- _Texto proporcionado_:
▼

El merendero que alimenta sonrisas en el barrio Madres a la Lucha: historias que emocionan
En el barrio Madres a la Lucha, un merendero se convirtió en un pilar para más de 50 familias. ¿Cómo nació 'Sonrisas Poderosas' y qué necesitan para seguir adelante?
En pleno corazón del barrio Madres a la Lucha, un grupo de vecinos convirtió un terreno en un refugio de esperanza. Sonrisas Poderosas no es solo un merendero: es un espacio donde la comida y la contención van de la mano, y donde cada tarde se renueva la fe en la solidaridad.
Mabel Flores, referente del lugar, recuerda los inicios con emoción. “Recibimos una gran ayuda del recordado padre Juan Barrios y nos ubicamos en un terreno en la Manzana I Casa 1, lugar en el que estamos hasta el día de hoy”, relata. El nombre del merendero no es casualidad: “Quisimos retratar la risa de los niños cada vez que se llevan a sus casas la comida que les damos”, explica.
¿Qué ofrecen y a quiénes?
La merienda se sirve los lunes, miércoles y viernes, con un menú que varía según los insumos disponibles: arroz con leche, polenta dulce, té con leche, mate cocido, pan casero, tortas fritas o chocolatada. El equipo está conformado por unas diez personas que, según su disponibilidad, abren las puertas a las 14 horas para comenzar la preparación.
Pero el trabajo va mucho más allá de la comida. En el lugar funcionan talleres de inglés para niños, clases de apoyo escolar, alfabetización para adultos y talleres de cocina. “Nos ayudan docentes con muy buena onda, porque todo acá es trabajo voluntario”, destaca Mabel.
Actualmente asisten a más de cincuenta familias, muchas de ellas numerosas, con cinco o seis integrantes. “Con el paso del tiempo vemos que el número de personas que ayudamos ha crecido bastante”, admite. Y aunque a veces los recursos no alcanzan, asegura: “Siempre tratamos que todos puedan llevarse algo de alimento y así evitar que se vayan con las manos vacías”.
La realidad social que golpea
La mayoría de los beneficiarios son del propio barrio, pero también llegan familias de sectores vecinos como Belgrano o Gaucho Rivero. Mabel es clara al señalar el deterioro social de Río Gallegos en los últimos años, “producido sobre todo por la desocupación”. Además, nota que cada vez cuesta más recibir donaciones: “Son más los aportes de particulares que de comercios”, dice, y menciona que han organizado rifas o puesto dinero propio para cubrir gastos básicos como las garrafas de gas.
Con la mirada puesta en septiembre, el merendero lanzó una campaña para recolectar juguetes, golosinas, peluches o juegos de mesa, con el objetivo de celebrar un gran festejo para los chicos del barrio.
Para quienes quieran colaborar, los insumos más necesarios son leche, azúcar, chocolatada, harina, aceite, levadura y arroz. También se puede aportar dinero al alias sonrisaspoderosas.
“Río Gallegos es una ciudad muy solidaria, sobre todo con quienes apostamos a los niños”, afirma Mabel, y no oculta su emoción al contar que los pequeños, cuando van por su merienda, les comparten sus historias: cómo les va en la escuela o si sus padres consiguieron alguna changa. “Escuchamos y atendemos todo tipo de situaciones y siempre tratamos de ayudarlos dentro de nuestras posibilidades”, cierra.

▲

- _Actividades_:
[a] Transcribe de la nota sobre el merendero el fragmento que arranca en "La realidad social" y sigue hasta "garrafas de gas.".
[b] Según la nota sobre el merendero, ¿qué días de la semana se sirve la merienda en Sonrisas Poderosas?

- _Datos mostrados_:
▼

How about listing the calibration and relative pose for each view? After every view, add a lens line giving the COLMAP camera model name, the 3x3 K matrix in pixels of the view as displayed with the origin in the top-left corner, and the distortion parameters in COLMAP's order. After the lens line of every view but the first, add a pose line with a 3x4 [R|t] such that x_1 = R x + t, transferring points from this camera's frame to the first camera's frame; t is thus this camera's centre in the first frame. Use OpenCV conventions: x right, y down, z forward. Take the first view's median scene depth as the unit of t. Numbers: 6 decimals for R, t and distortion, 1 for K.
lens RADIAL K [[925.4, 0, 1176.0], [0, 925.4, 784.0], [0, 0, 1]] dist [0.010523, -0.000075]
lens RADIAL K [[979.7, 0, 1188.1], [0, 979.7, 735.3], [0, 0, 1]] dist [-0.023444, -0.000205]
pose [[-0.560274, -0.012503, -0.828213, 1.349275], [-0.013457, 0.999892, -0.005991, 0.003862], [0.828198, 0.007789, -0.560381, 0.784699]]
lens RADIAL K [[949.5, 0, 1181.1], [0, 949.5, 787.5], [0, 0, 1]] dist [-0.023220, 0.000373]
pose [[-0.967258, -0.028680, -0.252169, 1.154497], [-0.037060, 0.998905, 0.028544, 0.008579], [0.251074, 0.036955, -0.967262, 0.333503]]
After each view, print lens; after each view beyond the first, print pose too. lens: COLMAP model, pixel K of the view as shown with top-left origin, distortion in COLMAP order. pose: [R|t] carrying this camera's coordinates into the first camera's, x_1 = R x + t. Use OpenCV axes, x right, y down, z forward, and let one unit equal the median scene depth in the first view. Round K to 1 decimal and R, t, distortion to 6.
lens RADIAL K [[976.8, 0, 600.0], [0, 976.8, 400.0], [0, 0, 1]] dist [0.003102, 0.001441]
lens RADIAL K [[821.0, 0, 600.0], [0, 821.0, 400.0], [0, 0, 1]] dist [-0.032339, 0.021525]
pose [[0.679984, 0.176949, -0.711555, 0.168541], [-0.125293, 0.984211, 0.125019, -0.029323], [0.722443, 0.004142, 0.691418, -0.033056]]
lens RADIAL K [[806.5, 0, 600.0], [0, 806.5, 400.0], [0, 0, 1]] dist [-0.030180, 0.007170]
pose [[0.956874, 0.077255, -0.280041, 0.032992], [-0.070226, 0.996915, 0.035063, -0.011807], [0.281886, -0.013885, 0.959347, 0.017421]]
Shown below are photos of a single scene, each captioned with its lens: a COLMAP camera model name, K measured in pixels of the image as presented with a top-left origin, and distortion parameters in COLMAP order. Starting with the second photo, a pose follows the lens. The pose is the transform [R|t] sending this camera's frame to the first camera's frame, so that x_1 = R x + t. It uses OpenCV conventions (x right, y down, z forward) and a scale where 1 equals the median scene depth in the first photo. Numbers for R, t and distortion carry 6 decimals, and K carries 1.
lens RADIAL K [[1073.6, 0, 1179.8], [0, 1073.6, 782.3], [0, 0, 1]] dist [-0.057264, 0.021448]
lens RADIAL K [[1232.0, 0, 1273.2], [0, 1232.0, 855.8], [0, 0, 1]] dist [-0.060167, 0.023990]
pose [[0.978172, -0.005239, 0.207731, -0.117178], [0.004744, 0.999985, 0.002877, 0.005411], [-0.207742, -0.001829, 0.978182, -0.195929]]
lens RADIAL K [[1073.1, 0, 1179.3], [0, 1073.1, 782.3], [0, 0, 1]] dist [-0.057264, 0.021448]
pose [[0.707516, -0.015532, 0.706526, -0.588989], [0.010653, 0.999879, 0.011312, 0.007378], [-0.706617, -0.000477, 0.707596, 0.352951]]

▲

- _Respuestas_:
[a]
La realidad social que golpea
La mayoría de los beneficiarios son del propio barrio, pero también llegan familias de sectores vecinos como Belgrano o Gaucho Rivero. Mabel es clara al señalar el deterioro social de Río Gallegos en los últimos años, “producido sobre todo por la desocupación”. Además, nota que cada vez cuesta más recibir donaciones: “Son más los aportes de particulares que de comercios”, dice, y menciona que han organizado rifas o puesto dinero propio para cubrir gastos básicos como las garrafas de gas.

[b] Los lunes, miércoles y viernes.